Continue the post below about updating a deprecated call in GoogleFu, picking up right after its last sentence.

-- Document excerpt follows --

Hi all,
I am the author of GoogleFu, and I’m attempting to update a deprecated call that worked in 4.x
First, I’ll explain what I’m doing. GoogleFu is an editor utility that downloads, parses, and generates custom classes based on Google Spreadsheets. Then it attaches those custom classes to a Game Object and adds the data from the spreadsheet to the GameObject via the custom class.
For instance if I have a spreadsheet named Demeanor, it has 2 rows of data in it with the first column being a string and the second being an int:
Demeanor | Name | Val
TYPE | string | int
ROW_0 | Happy | 0
ROW_1 | Sad | 1
Then GoogleFu will generate a Demeanor.cs that contains:
public class DemeanorRow {
public string Name;
public int Val;
public DemeanorRow( string inName, int inVal)
{
Name = inName;
Val = inVal;
}
public class Demeanor
{
List<DemeanorRow> Rows;
}
(of course this is extremely simplified, but shows a basic example of why I need this)
GoogleFu writes the Demeanor.cs to a Resources folder, and refreshes the AssetDatabase:
AssetDatabase.ImportAsset(dbInfo.ScriptName + ".cs", ImportAssetOptions.ForceSynchronousImport | ImportAssetOptions.ForceUpdate);
AssetDatabase.Refresh(ImportAssetOptions.ForceUpdate);
Where dbInfo.ScriptName is “Demeanor”

-- Document excerpt concluded --
-- Data extracts follows --

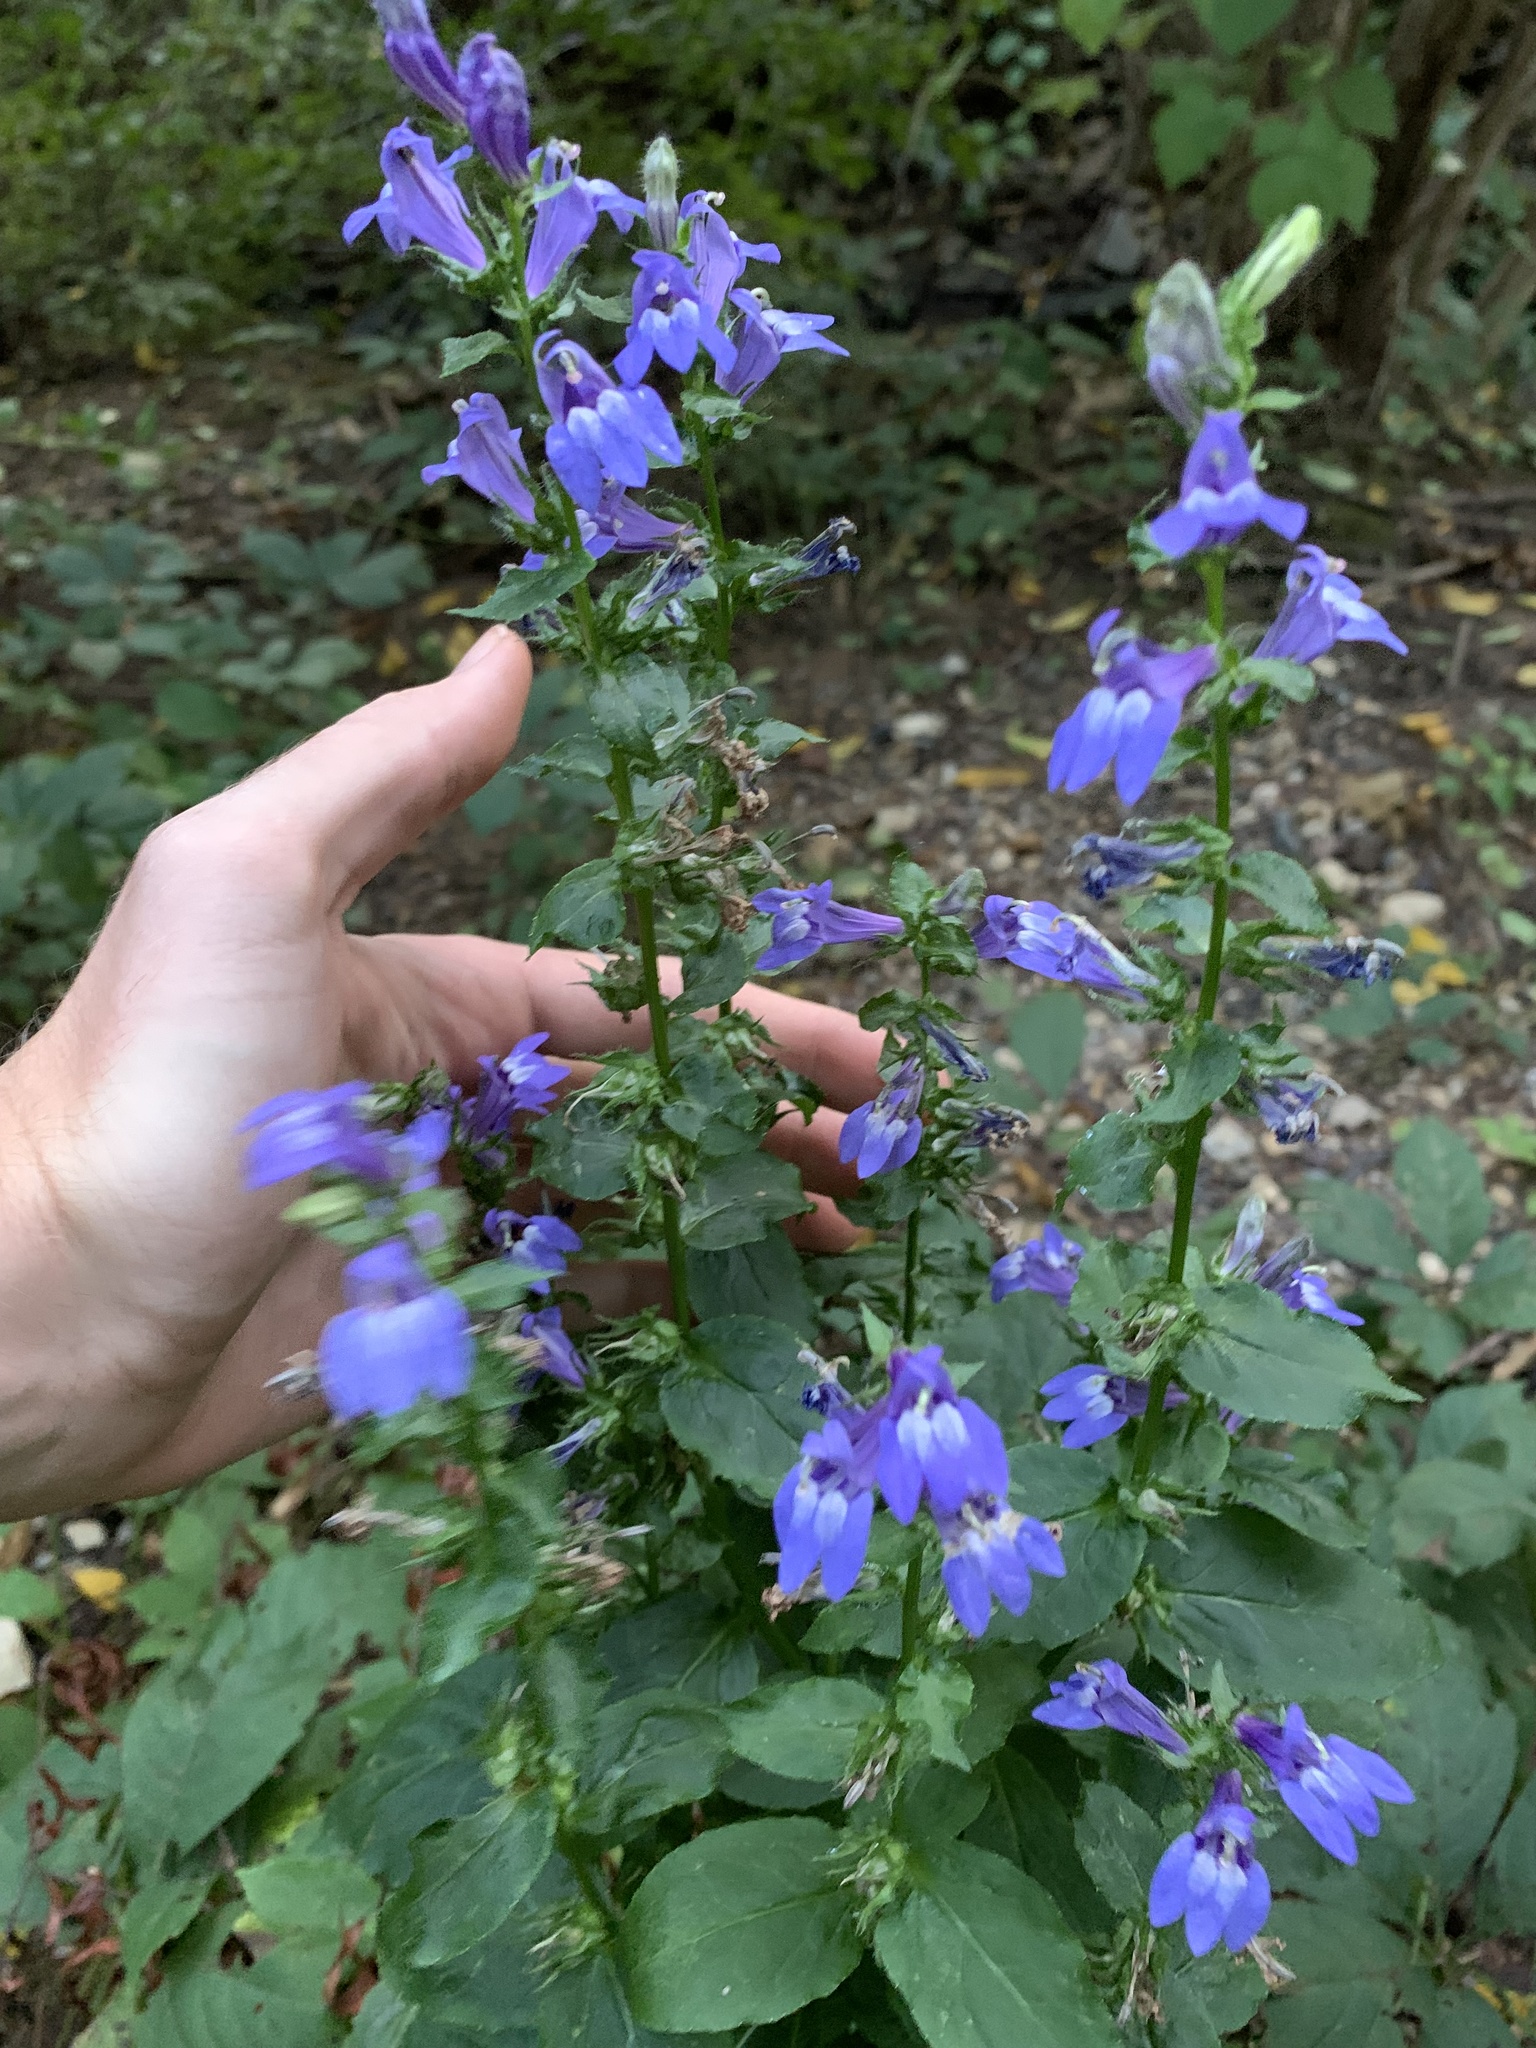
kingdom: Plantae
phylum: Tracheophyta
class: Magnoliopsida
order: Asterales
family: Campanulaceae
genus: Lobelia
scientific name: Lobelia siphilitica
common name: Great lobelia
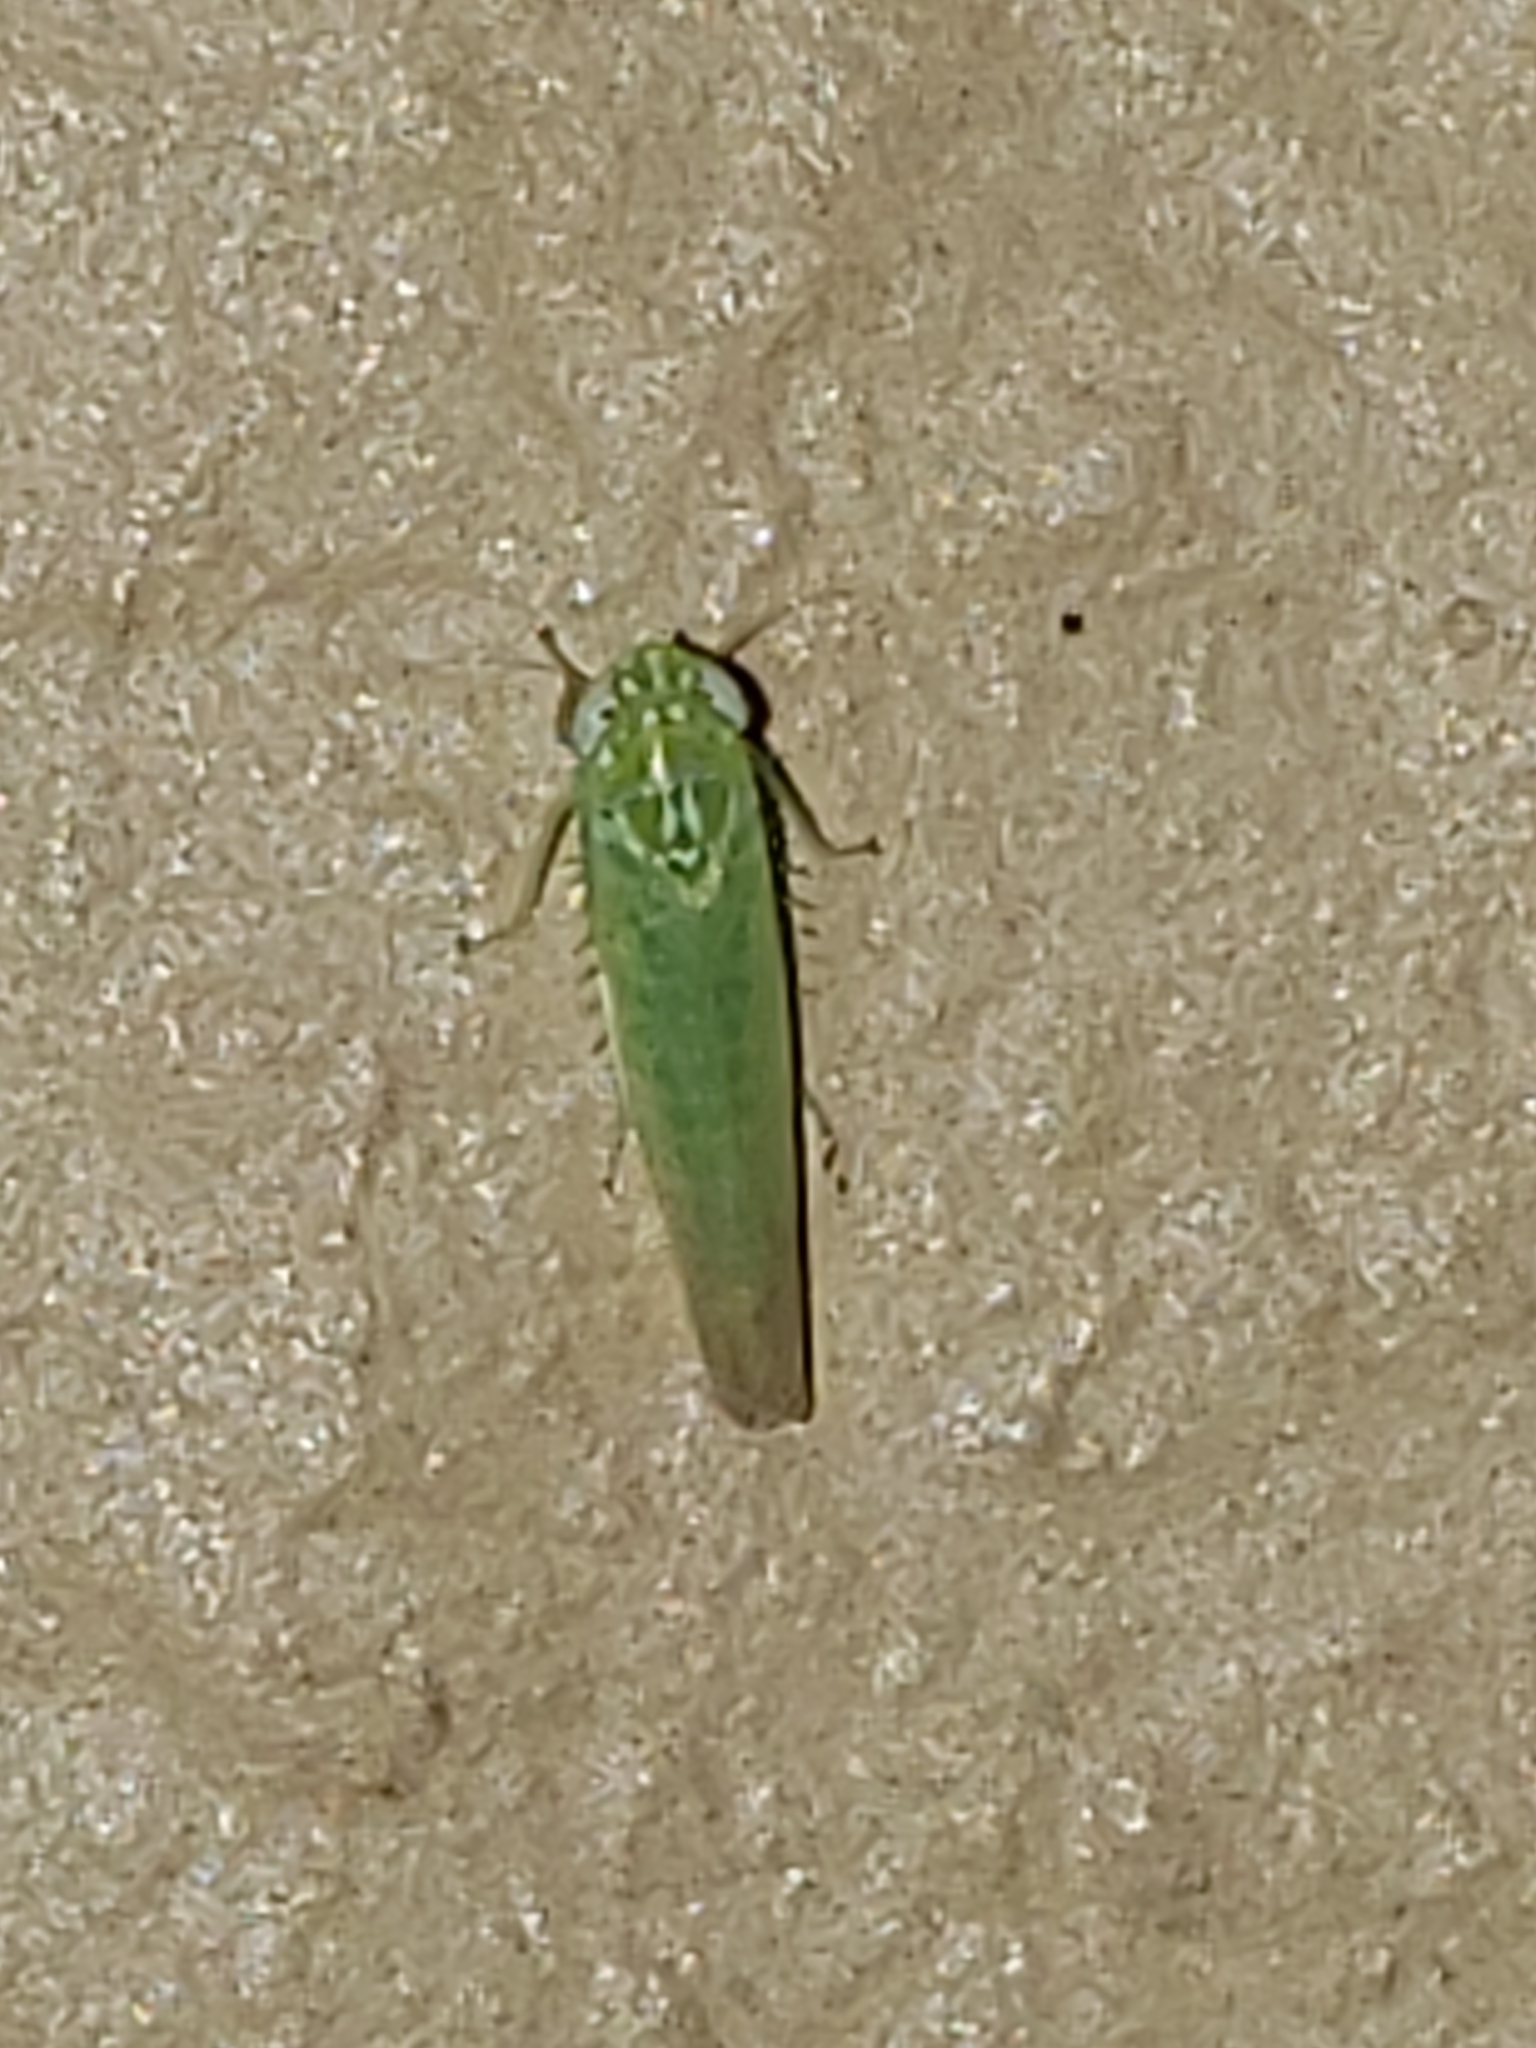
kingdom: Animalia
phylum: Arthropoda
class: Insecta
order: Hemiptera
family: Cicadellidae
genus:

-- Data extracts concluded --

### [Result of the task]
In 4.x I would simply create a new GameObject and attach the freshly compiled script with
var component = go.AddComponent(dbInfo.ScriptName);
Once the new component has been attached, I could create new DemeanorRows and add them to the Demeanor.Rows variable.
In 5.x I can no longer use the dbInfo.ScriptName string. So I tried this:
var component = go.AddComponent(Type.GetType(dbInfo.ScriptName));
However I get this message:
AddComponent asking for invalid type
I’m also getting ‘Demeanor.cs’ does not exist when I call
AssetDatabase.ImportAsset(dbInfo.ScriptName + ".cs", ImportAssetOptions.ForceSynchronousImport | ImportAssetOptions.ForceUpdate);
Demeanor.cs is generated, and does exist at:
Assets\GoogleFuGen\ObjDB\Resources\Demeanor\Demeanor.cs
I’m sure this is a combination of issues, as this seems pretty elementary but I’m at a bit of a loss here. Any help would be appreciated.